Here is the reproduce steps.
- login the wandb account with
os.environ["WANDB_API_KEY"] = "my api key"
import wandb
WANDB_LOGGED_IN = wandb.login()
if WANDB_LOGGED_IN:
print("WANDB successfully logged in.")
- set the
~/.tao_mounts.json
file as
{
"Mounts": [
{
"source": "/home/nvidia/tao_tutorials/notebooks/tao_launcher_starter_kit/classification_tf2/tao_voc",
"destination": "/workspace/tao-experiments"
},
{
"source": "/home/nvidia/tao_tutorials/notebooks/tao_launcher_starter_kit/classification_tf2/tao_voc/specs",
"destination": "/workspace/tao-experiments/classification_tf2/tao_voc/specs"
}
],
"DockerOptions": {},
"Envs": [
{
"variable": "WANDB_API_KEY",
"value": "my api key"
}
]
}
- set the training spec
spec.ymal
file as
results_dir: '/workspace/tao-experiments/classification_tf2/output'
dataset:
train_dataset_path: "/workspace/tao-experiments/data/split/training_set"
val_dataset_path: "/workspace/tao-experiments/data/split/val_set"
preprocess_mode: 'torch'
num_classes: 2
augmentation:
enable_color_augmentation: True
enable_center_crop: True
train:
qat: False
checkpoint: ''
batch_size_per_gpu: 32
num_epochs: 120
optim_config:
optimizer: 'adam'
lr_config:
scheduler: 'cosine'
learning_rate: 0.05
soft_start: 0.05
reg_config:
type: 'L2'
scope: ['conv2d', 'dense']
weight_decay: 0.00005
wandb:
entity: "name_of_entity"
name: "name_of_the_experiment"
project: "name_of_the_project"
model:
backbone: 'efficientnet-b0'
input_width: 256
input_height: 256
input_channels: 3
input_image_depth: 8
evaluate:
dataset_path: "/workspace/tao-experiments/data/split/test_set"
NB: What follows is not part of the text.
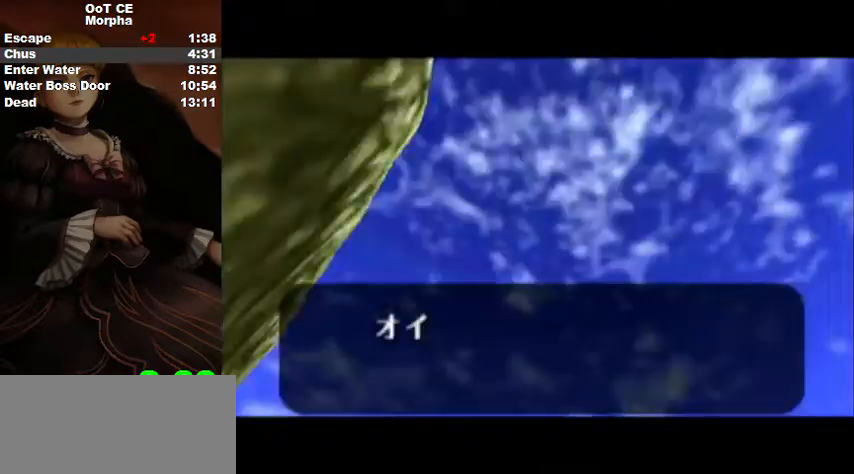
{"buttons": ["A", "B"], "left_stick": "down", "right_stick": "center", "events": [[33, "B", "down"], [67, "A", "up"], [67, "B", "up"], [167, "A", "down"], [200, "B", "down"], [233, "A", "up"], [233, "B", "up"], [333, "A", "down"], [333, "B", "down"], [400, "A", "up"], [400, "B", "up"], [500, "A", "down"], [500, "B", "down"]]}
checkpoint: "/workspace/tao-experiments/classification_tf2/output/train/efficientnet-b0_098.tlt"
top_k: 1
batch_size: 256
n_workers: 8
prune:
checkpoint: '/workspace/tao-experiments/classification_tf2/output/train/efficientnet-b0_120.tlt'
threshold: 0.68
byom_model_path: ''
-
training the model with this command
!tao model classification_tf2 train -e $SPECS_DIR/spec.yaml
on sample jupyter notebook -
this error shows
2024-12-12 09:24:28,366 [TAO Toolkit] [INFO] root 160: Registry: ['nvcr.io']
2024-12-12 09:24:28,437 [TAO Toolkit] [INFO] nvidia_tao_cli.components.instance_handler.local_instance 360: Running command in container: nvcr.io/nvidia/tao/tao-toolkit:5.5.0-tf2
2024-12-12 09:24:28,462 [TAO Toolkit] [WARNING] nvidia_tao_cli.components.docker_handler.docker_handler 288:
Docker will run the commands as root. If you would like to retain your
local host permissions, please add the "user":"UID:GID" in the
DockerOptions portion of the "/home/nvidia/.tao_mounts.json" file. You can obtain your
users UID and GID by using the "id -u" and "id -g" commands on the
terminal.
2024-12-12 09:24:28,462 [TAO Toolkit] [INFO] nvidia_tao_cli.components.docker_handler.docker_handler 301: Printing tty value True
2024-12-12 00:24:30.011626: E external/local_xla/xla/stream_executor/cuda/cuda_dnn.cc:9373] Unable to register cuDNN factory: Attempting to register factory for plugin cuDNN when one has already been registered
2024-12-12 00:24:30.011686: E external/local_xla/xla/stream_executor/cuda/cuda_fft.cc:607] Unable to register cuFFT factory: Attempting to register factory for plugin cuFFT when one has already been registered
2024-12-12 00:24:30.013371: E external/local_xla/xla/stream_executor/cuda/cuda_blas.cc:1534] Unable to register cuBLAS factory: Attempting to register factory for plugin cuBLAS when one has already been registered
2024-12-12 00:24:30.020559: I tensorflow/core/platform/cpu_feature_guard.cc:183] This TensorFlow binary is optimized to use available CPU instructions in performance-critical operations.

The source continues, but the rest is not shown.